Насколько тема женской телесности, родов была открытой в России конца XVIII – середины XIX века? Как в письмах и дневниках дворянки описывали свою беременность и что менялось в этих текстах с течением времени?

Наталья Мицюк: 

 

Наталья Мицюк. Фото: из личного архива Натальи Мицюк
Наталья Мицюк. Фото: из личного архива Натальи Мицюк

– Тема беременности и родов была достаточно закрытой для женских дневников XIX века. Женщины вскользь упоминали о своём состоянии. Одна из причин была связана с тем, что акт деторождения представлялся в качестве природного, отчасти низменного. В каком-то роде о беременности не принято было говорить, тема была табуированной. Образ Прекрасной Дамы, образованной женщины никак не ассоциировался с родовыми муками. К примеру, известным фактом было решение не допускать учительниц в школы в том случае, если явно была видна их беременность. Женщины стеснялись своего тела с наступлением родов (речь о дворянках), так как это негативно сказывалось на их привлекательности. Рост числа свидетельств о родах и беременности наблюдался с последней четверти XIX века. С одной стороны, росло число разговоров о женской телесности. С другой – культ сознательной матери способствовал тому, что женщины стали по-другому смотреть на своё состояние, словно осознавая, что беременность – важный период в их жизни. Но – что удивительно – практически не встретилось свидетельств о том, что женщины трепетали, восхищались своим состоянием во время беременности. Чаще это воспринималось в качестве болезни и сложного периода. Роды ассоциировались с актом умирания, и не удалось встретить восхищения, умиления перед деторождением.

Что такое осознанное материнство и когда оно появилось?

Наталья Мицюк:

– Концепция сознательного материнства стала появляться со второй половины XIX века. Она была направлена на интеллигентных женщин. Основное содержание концепции: женщина должна готовиться духовно и физически к рождению детей. К примеру, девушкам следует укреплять соски (тереть их грубой тканью), чтобы кормление грудью проходило естественно, без патологий. Сознательная мать должна уделять материнству много времени, контактировать с педагогами, врачами. Со второй половины XIX века стала развиваться промышленная индустрия материнства и детства: коляски, кроватки, одежда, смеси, игрушки и т.д. Многие дворянки не кормили грудью и вообще принимали минимальное участие в воспитании детей. Новая идеология предписывала им активное включение в эти процессы. Складывается парадоксальная ситуация. Все попытки женщин стать идеальной матерью, как правило, заканчивались тем, что ощущали они себя глубоко несчастными. Идеальное материнство превращалось в ловушку.

Воздержание в браке во время беременности – давняя дискуссионная тема.

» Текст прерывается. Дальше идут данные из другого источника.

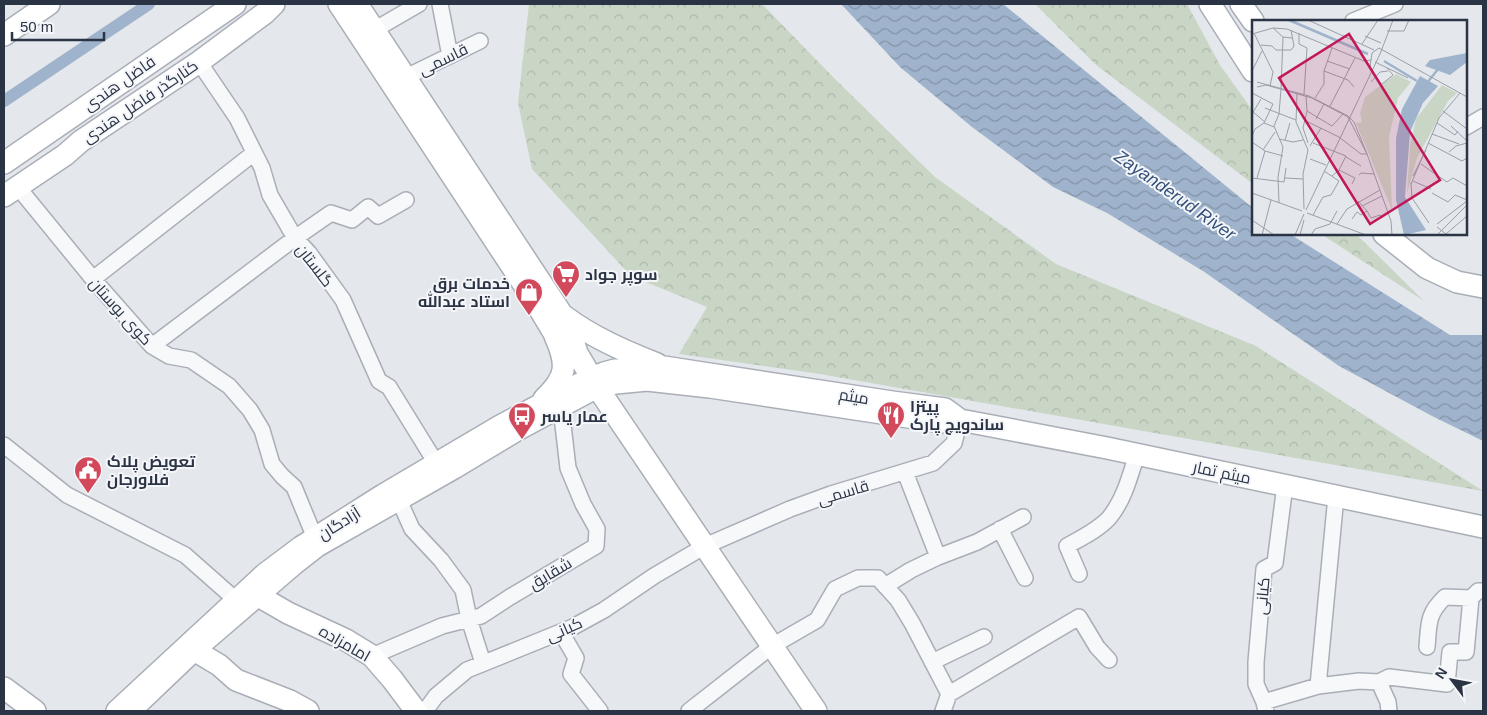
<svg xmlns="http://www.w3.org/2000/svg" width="1487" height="715" font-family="Helvetica,Cairo,sans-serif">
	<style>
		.forest { fill: url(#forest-crowns) }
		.water { fill: url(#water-waves) }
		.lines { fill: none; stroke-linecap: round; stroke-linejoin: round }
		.canal { stroke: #9fb4cc; stroke-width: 12 }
		.street-casing { stroke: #a9aeb7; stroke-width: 18 }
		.secondary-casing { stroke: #a9aeb7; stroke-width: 24 }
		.street { stroke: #f7f8fa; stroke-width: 15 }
		.secondary { stroke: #fff; stroke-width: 21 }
		.labels { text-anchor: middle; stroke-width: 4; stroke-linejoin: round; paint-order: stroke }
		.street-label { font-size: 16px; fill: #2b3445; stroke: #f4f6f9 }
		.poi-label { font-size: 16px; font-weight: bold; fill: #2b3445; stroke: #f4f6f9; text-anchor: start }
		.water-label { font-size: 18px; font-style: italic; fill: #34527a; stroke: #f4f6f9 }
		.inset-river { fill: none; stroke: #9fb4cc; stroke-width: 2.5 }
		.inset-road { fill: none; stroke: #9a9fa9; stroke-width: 1 }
		.view { fill: #c2185b; fill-opacity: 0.15; stroke: #c2185b; stroke-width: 2.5 }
		.inset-edge { fill: none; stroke: #2b3445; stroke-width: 2.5 }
	</style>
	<defs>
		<pattern id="forest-crowns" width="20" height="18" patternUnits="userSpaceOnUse" patternTransform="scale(1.25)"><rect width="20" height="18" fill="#c9d6c5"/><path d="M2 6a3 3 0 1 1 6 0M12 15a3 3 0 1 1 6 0" fill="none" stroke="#adb8ab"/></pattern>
		<pattern id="water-waves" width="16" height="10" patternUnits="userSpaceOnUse" patternTransform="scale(1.25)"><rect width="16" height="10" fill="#9fb4cc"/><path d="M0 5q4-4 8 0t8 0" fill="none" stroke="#8293a7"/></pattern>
	</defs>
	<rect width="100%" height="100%" fill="#e4e7ec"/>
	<path class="forest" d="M529,4H762L835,79L935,177L1056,264L1256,346L1483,491L820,374L679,354L707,307L631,276L532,169L518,103Z
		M1035,4H1187L1220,65L1253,111V184L1095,64Z
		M1321,234H1356L1424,301Z"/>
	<path class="water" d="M841,4H1003L1253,208V234H1290L1450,335H1483V441L1432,416L1339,366L1203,271L1107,213L1053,187L972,127L900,67Z"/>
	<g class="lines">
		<path class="canal" d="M4,101L149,4"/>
		<g class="street-casing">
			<path id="street" d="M440,4L450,56
				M1353,21L1395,4
				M374,30L419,4
				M199,62L237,118L262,168L270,195L295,238L309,253L343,300L379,381L389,387L436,463
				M406,77L480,41
				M1466,127L1483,117
				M17,186L93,279L152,346L169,356L191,360L229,386L250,410L262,430L272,464L282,476L294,487L315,538
				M93,279L254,153
				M152,346L295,238L331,213L352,220L368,207L378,216L406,200
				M4,445L67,495L185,555L236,600
				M905,472L938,557
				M399,500L412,529L441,560L463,590L469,619L483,663
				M1000,529L1025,578
				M1079,574L1067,546C1081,538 1098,530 1109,518C1124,500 1130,476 1137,454
				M885,586L911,570L938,557L977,542L1023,517
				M561,632L576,658L571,674L600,711
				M1427,647C1429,624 1427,614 1445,597L1471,598
				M372,656L442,626L481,616L510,597L596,546L597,529L583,504L568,468L561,408
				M932,662L984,637
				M1379,682L1389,677L1447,684L1450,652H1466L1471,598L1478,591H1483
				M1318,686L1336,496
				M949,694L1079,617L1097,647L1109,660
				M1264,702L1318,686L1359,681L1379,682L1388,702L1389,711
				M425,711L436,696L467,670L573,627L604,610L654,576L705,546L790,509L831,494L933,463L954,443L960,420
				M689,711L772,646L817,620L835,589L858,578H878L898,600L912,623L949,694L943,711
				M1266,711L1264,702L1256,684V662L1264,569L1275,563L1285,485"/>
		</g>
		<g class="secondary-casing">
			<path id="secondary" d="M339,4L536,303L554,333L576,352
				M357,4L567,322L577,353L597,387L816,711
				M1210,4L1253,71
				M1241,4L1253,21
				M4,35L49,4
				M4,163L235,4
				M4,196L65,155L81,141L199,62L265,13L274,4
				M1384,234L1427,268L1457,282L1483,287
				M564,316C592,337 624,351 657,364
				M544,399C567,377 568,365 555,336
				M960,420L1107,448L1483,527
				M257,595L288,613L346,640L372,656L392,679L416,711
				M194,650L219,665L236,680L290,701L308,711
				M4,688L35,711
				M117,711L265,574L301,547L383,495L500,426L591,378L604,373L615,370L664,367L892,402L945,409L960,420L941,422L710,387L647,380L616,383L597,387L517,430L454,468L317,546L294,564L194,650L130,711"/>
		</g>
		<use href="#street" class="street"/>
		<use href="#secondary" class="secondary"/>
	</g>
	<defs>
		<g id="supermarket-pin" transform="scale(1.4375)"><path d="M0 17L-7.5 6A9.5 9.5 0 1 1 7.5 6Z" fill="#d1495b" stroke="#f4f6f9"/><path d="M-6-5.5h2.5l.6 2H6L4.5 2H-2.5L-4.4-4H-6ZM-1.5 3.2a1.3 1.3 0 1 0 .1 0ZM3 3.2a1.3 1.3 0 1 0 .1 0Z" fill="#fff"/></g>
		<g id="shop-pin" transform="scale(1.4375)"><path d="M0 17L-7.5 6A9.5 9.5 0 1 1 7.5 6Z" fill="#d1495b" stroke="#f4f6f9"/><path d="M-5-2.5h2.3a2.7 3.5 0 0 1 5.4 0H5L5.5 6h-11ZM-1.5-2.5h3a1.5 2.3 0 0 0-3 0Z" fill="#fff"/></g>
		<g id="restaurant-pin" transform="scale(1.4375)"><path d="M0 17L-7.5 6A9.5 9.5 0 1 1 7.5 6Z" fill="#d1495b" stroke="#f4f6f9"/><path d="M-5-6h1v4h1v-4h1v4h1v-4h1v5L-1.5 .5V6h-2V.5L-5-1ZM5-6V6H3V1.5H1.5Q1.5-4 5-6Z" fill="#fff"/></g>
		<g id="bus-pin" transform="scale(1.4375)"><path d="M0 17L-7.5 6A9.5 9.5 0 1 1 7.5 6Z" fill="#d1495b" stroke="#f4f6f9"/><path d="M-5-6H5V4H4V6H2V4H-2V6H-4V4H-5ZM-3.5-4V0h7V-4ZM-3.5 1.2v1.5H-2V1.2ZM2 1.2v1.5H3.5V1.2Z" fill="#fff"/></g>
		<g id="civic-pin" transform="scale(1.4375)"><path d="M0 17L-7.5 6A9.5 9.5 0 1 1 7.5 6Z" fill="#d1495b" stroke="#f4f6f9"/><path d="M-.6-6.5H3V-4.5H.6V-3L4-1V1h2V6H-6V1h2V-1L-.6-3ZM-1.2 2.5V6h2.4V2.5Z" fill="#fff"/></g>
	</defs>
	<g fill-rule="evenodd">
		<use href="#supermarket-pin" x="566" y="274"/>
		<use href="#shop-pin" x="529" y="292"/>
		<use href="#restaurant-pin" x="891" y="415"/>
		<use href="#bus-pin" x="522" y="416"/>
		<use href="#civic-pin" x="88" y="470"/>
	</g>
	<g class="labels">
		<g class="street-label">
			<text transform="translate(443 59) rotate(-26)" y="6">قاسمی</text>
			<text transform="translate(119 83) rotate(-35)" y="6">فاضل هندی</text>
			<text transform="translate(140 101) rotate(-34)" y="6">کنارگذر فاضل هندی</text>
			<text transform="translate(315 265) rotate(52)" y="6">گلستان</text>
			<text transform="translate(121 311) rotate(48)" y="6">کوی بوستان</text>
			<text transform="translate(854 396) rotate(9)" y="6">میثم</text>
			<text transform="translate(1222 472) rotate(12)" y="6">میثم تمار</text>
			<text transform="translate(843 492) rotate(-17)" y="6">قاسمی</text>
			<text transform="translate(339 523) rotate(-32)" y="6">آزادگان</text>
			<text transform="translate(550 573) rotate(-31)" y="6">شقایق</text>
			<text transform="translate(1262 596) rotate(-85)" y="6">کیانی</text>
			<text transform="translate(564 629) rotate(-24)" y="6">کیانی</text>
			<text transform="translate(345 643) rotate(30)" y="6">امامزاده</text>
		</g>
		<g class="poi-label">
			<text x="585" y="280">سوپر جواد</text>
			<text x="510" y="289" text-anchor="end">خدمات برق<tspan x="510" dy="18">استاد عبدالله</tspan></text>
			<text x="910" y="412">پیتزا<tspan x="910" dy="18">ساندویچ پارک</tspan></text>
			<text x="541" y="422">عمار یاسر</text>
			<text x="107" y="467">تعویض پلاک<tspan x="107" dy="18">فلاورجان</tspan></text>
		</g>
		<g class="water-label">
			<text transform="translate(1175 195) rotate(35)" y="6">Zayanderud River</text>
		</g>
	</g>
	<g transform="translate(1252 20)">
		<rect width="215" height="215" fill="#e4e7ec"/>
		<path d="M144,54L159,62L146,78L137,117L140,190L104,103L110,102L108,93L113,77ZM190,65L205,73L196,81L165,138L155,173L158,126L164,99Z" fill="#c9d6c5"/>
		<path d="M215,33V42L198,55L173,46L178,40ZM168,56L186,66L171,83L158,112L153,177L174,210L152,215L144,180V118L150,89Z" fill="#9fb4cc"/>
		<path class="inset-river" d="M37,0L116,34M132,41L165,61M174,64L187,48"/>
		<path class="inset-road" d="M56,0L122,30M21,8L31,17L40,18M135,11H152L157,0M2,13L21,52L18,66M47,13V24L55,28L52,74M0,14L21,8L35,9L112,41L119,40M113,16L129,23M110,24L126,0M9,25L20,26L24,30H39L42,26L39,10M75,41L98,49M123,42L156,58M118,47L120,33L127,28L215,77M0,51L10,31M72,51L96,60L102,67M5,62L57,76L96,96L102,102L115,134L96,97L60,78L14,65L5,67M119,62L128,52L136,51M130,64L141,55L135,48M29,68L31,17M0,73L21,84L12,103M45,74L44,102L56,130L51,154L52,189M54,76L55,91L51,108L56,123M63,78L72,64V51L80,28M78,86L103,38M13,88L44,100M55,91L80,106L91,94M191,91L215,109M1,92L13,102M0,94L9,79M64,99L72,84M52,100L87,117L109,134H115M185,103L203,115L206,111M199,106L215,121M180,114L207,124M0,116L3,109L12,103L22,107M27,119L41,122L51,120M33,120L38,103M0,122L13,131L31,136M61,123L94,136L87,150L80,156M176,123L210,141L215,138M58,126L69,108M11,130L23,112M197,132L204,126L215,123M115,134L139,201L140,215M94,137L109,146M58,139L74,145M169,144L195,162L201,158L215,166M87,150L103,158L100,164M107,155L109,153L122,154M161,156L174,130M0,158L32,162L34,148M5,158L13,131M33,158L51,159M161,161L179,169M159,163L160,178L177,203M159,164L187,98L208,73M0,173L50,191M180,173L196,182L203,175L215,180M27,183L26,157L31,127L22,106L27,94L29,69M110,186L130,176M54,190L128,34L141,0M115,191L119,198L128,195L131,198M55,193L114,215M61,195L71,177L79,175L87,161L72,151M100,199L105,192L109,195L115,191L106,181M0,200L22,215M85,204L95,189L128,170M185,204L215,181M185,207L194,214L215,196M10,215L19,180M43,215L52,194M48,215L52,200M59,215L63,209L78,204L85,191M185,215L215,185"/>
		<path class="view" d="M97,14L188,160L118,204L27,58Z"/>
		<rect width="215" height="215" class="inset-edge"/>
	</g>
	<rect width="1487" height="715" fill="none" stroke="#2b3445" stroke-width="10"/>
	<g transform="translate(1452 680) rotate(302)" stroke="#f4f6f9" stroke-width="4" paint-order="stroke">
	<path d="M0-4L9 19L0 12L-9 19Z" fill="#2b3445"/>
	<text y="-8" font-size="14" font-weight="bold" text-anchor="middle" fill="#2b3445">N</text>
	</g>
	<path d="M12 32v8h92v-8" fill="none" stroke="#2b3445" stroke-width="2.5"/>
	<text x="20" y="32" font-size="15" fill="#2b3445" stroke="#f4f6f9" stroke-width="4" paint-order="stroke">50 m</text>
</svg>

Каких взглядов придерживались врачи и что думали об этом женщины и их мужья?

Наталья Мицюк:

– Это обсуждение стало особенно активным с развитием научной медицины. В XIX веке в высших слоях общества активно проходил процесс рационализации сексуальности, то есть отделения сексуальной жизни от репродуктивной. У врачей на этот счёт не было одинаковой позиции. Что удивительно, часть российских врачей, в отличие от их западных коллег, выступала за распространение не естественного ограничения рождаемости (воздержания), а использования искусственной контрацепции. Именно врачи стали рекомендовать женщинам использовать различные средства. Женская контрацепция была наиболее распространённой с последней четверти XIX века. Как относились женщины к воздержанию – установить не удалось. В женских воспоминаниях практически отсутствуют указания на их сексуальную жизнь. Складывается представление, что эта сфера жизни не приносила им удовольствия.

«Крейцерова соната» Льва Толстого произведение о всевластии полового инстинкта была написана человеком семейным, многодетным, у которого во время создания повести родился сын. Толстому было 60 лет, Софье Андреевне 44 года. Два года назад прозаик Марина Степнова написала роман «Сад», в котором героиня-аристократка рожает дочь в этом же возрасте. И это конфуз. Как в дворянских семьях относились к появлению детей у немолодых родителей? И влиял ли на общественную реакцию социальный статус семьи?

Наталья Пушкарева: 

– В США нет, наверное, ни одной книги об особенностях русской сексуальной культуры, в которой бы не упоминалось имя великого писателя, да и сами названия – вроде знаменитого бестселлера Даниэля Ранкур-Лаферьера «Толстой на кушетке. Женоненавистничество, мазохизм и “отсутствующая мать”» – говорят сами за себя. Мужчины пишут о мужчинах. В вашем примере женщина написала о родившей женщине – это нормально для либертарианского XXI века. Чтобы завершить тему Толстого, сразу скажу, что он боготворил в женщине материнское начало, так что в поздних родах не видел ничего, кроме хорошего. И, напомню, главный герой «Крейцеровой сонаты», Позднышев, убил неверную супругу, «позабыв», что она – мать пятерых его детей. В этом смысле этот герой – alter egо великого писателя, восхвалявшего деторождение и осуждавшего греховные женские страсти.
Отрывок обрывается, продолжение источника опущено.